QuantumScape Corporation (NYSE: QS) has filed a Form 144 indicating the proposed sale of up to 50,000 Class A common shares by an insider or affiliate. The filing, dated for an approximate sale on 14 July 2025, lists Morgan Stanley Smith Barney LLC as the executing broker and values the block at about $500,091 based on the market price at the time of filing.
Key details include:
- Block size vs. float: 50,000 shares represent roughly 0.01 % of the 515.7 million shares outstanding, suggesting minimal dilution or market impact.
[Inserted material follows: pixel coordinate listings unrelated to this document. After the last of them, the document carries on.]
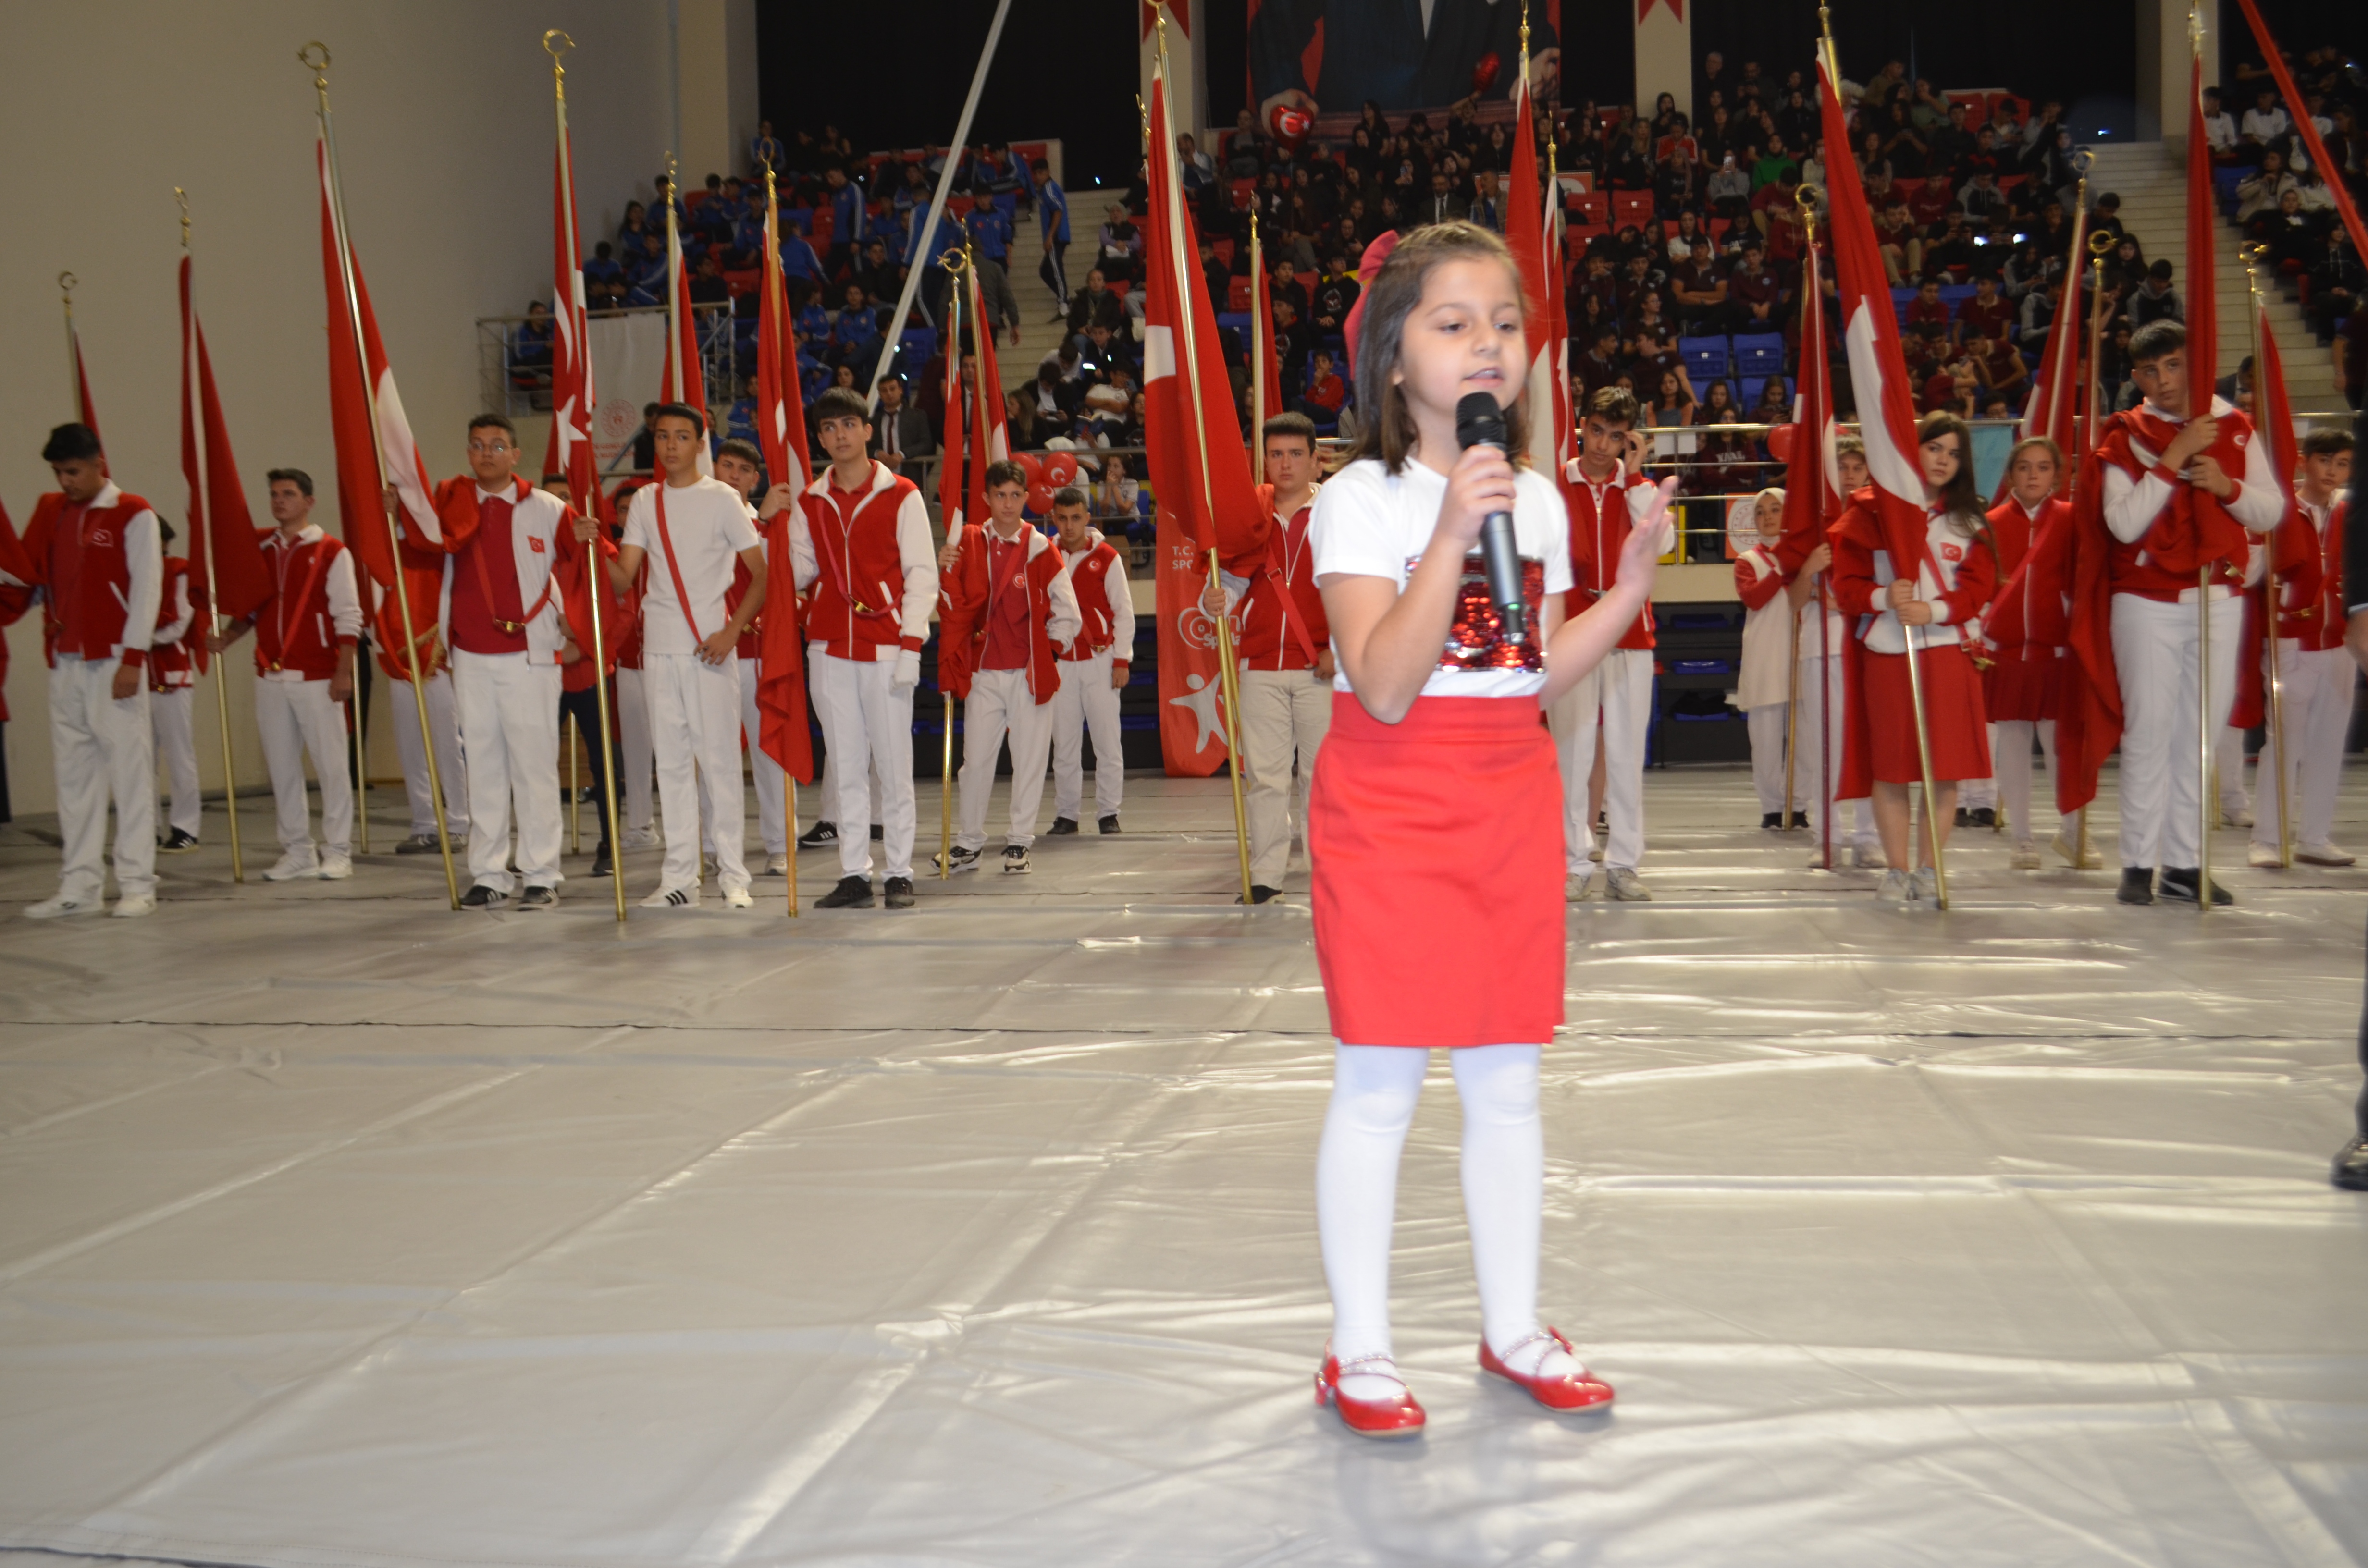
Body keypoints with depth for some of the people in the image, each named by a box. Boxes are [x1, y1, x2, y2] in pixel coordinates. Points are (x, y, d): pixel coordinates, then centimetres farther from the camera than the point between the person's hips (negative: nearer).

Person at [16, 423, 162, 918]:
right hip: (65, 661, 5)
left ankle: (137, 883, 0)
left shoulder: (133, 514, -2)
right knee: (74, 773, 5)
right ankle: (81, 886, 10)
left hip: (112, 662, -5)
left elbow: (146, 588, -6)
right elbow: (31, 574, 14)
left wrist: (133, 658, -11)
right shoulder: (50, 512, 14)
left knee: (129, 769, -3)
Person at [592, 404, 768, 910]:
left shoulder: (721, 498, 0)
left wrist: (732, 632, -11)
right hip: (659, 647, 4)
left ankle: (733, 874, 4)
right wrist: (593, 546, -9)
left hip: (710, 648, -4)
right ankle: (679, 877, 10)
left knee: (718, 757, -3)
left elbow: (761, 573, -2)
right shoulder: (645, 502, 12)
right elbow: (623, 580, 9)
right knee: (672, 760, 6)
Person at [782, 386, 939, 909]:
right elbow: (798, 575, 10)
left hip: (886, 647, -3)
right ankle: (854, 876, 9)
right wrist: (768, 523, 1)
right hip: (829, 650, 4)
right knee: (847, 766, 5)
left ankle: (900, 875, 5)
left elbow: (922, 575, -2)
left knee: (892, 764, -2)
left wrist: (911, 646, -10)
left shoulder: (901, 496, 1)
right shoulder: (809, 503, 12)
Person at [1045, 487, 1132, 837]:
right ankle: (1067, 814, 11)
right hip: (1060, 661, 2)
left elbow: (1124, 611, 2)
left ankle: (1108, 813, 6)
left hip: (1100, 659, -2)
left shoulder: (1107, 557, 0)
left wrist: (1122, 660, -3)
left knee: (1107, 740, -1)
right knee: (1064, 742, 4)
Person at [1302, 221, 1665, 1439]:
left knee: (1508, 1083, 12)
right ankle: (1358, 1349, 13)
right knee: (1378, 1087, 0)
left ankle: (1513, 1329, 26)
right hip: (1390, 809, -5)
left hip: (1512, 806, 6)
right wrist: (1450, 536, -28)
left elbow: (1540, 678, 10)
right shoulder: (1360, 502, -10)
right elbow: (1385, 688, -21)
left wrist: (1630, 587, 1)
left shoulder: (1537, 499, 8)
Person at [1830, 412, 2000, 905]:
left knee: (1945, 767, -2)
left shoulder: (1969, 520, 11)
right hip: (1885, 651, -1)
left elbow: (1979, 588, 3)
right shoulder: (1872, 510, 5)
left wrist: (1934, 610, -14)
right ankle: (1897, 870, 10)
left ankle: (1929, 870, 8)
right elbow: (1846, 581, 2)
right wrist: (1883, 598, -18)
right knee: (1890, 766, 0)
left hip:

- Share provenance: All shares to be sold were received as restricted stock units (RSUs) awarded between May 2022 and June 2024 as part of compensation packages.
- No recent sales: The filer reported no securities sold in the past three months, indicating this is the first planned disposition in the current quarter.
- Regulatory representation: By signing, the seller affirms no undisclosed material adverse information and, if applicable, that any Rule 10b5-1 trading plan was duly adopted.
This notice is procedural and does not guarantee the sale will occur; it simply grants the right to sell within a 90-day window. Given the modest size relative to QuantumScape’s float and daily trading volume, the filing is generally viewed as routine and non-material for most investors, though it may interest those monitoring insider activity.